Single atom in a superoscillatory optical trap

TL;DR

This paper demonstrates a novel optical trapping technique using superoscillations to create subwavelength hotspots, enabling precise single-atom manipulation beyond traditional diffraction limits.

Contribution

It introduces a superoscillatory optical trap that allows continuous tuning from a standard focus to a subwavelength hotspot, surpassing diffraction constraints.

Findings

Successfully trapped a single ultracold atom in a superoscillatory hotspot.

Achieved continuous tuning of the trap size from diffraction-limited to subwavelength.

Potential applications in quantum simulation and single-molecule studies.

Abstract

Optical tweezers have become essential tools to manipulate atoms or molecules at a single particle level.
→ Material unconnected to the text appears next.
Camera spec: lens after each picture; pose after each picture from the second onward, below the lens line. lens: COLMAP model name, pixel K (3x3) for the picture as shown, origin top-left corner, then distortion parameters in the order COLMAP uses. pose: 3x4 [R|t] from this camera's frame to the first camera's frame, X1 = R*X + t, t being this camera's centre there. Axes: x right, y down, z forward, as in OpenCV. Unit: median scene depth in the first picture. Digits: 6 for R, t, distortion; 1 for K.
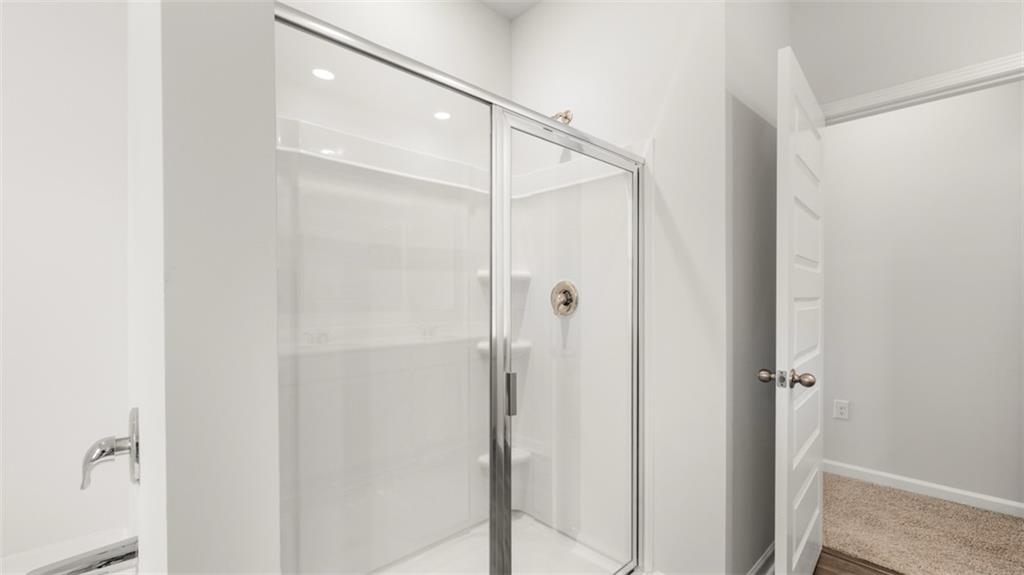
lens RADIAL K [[449.8, 0, 512.0], [0, 449.8, 287.5], [0, 0, 1]] dist [-0.000175, -0.000018]
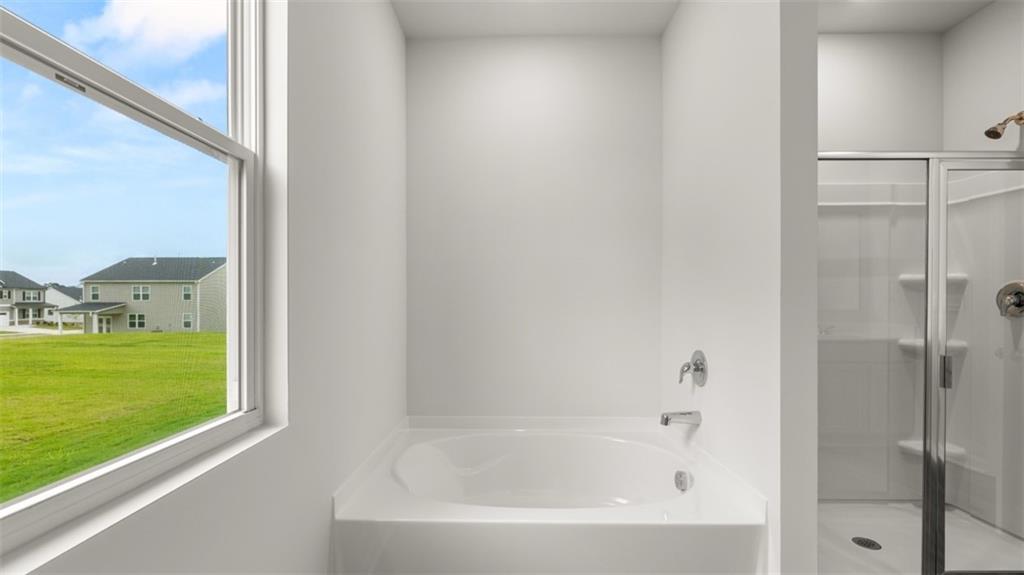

However, using standard diffracted-limited optical systems, the transverse size of the trap is lower bounded by the optical wavelength, limiting the application range of optical tweezers. Here we report trapping of single ultracold atom in an optical trap that can be continuously tuned from a standard Airy focus to a subwavelength hotspot smaller than the usual Abbe's diffraction limit. The hotspot was generated using the effect of superoscillations, by the precise interference of multiple free-space coherent waves. We argue that superoscillatory trapping and continuous potential tuning offer not only a way to generate compact and tenable ensembles of trapped atoms for quantum simulators but will also be useful in single molecule quantum chemistry and the study of cooperative atom-photon interaction within subwavelength arrays of quantum emitters.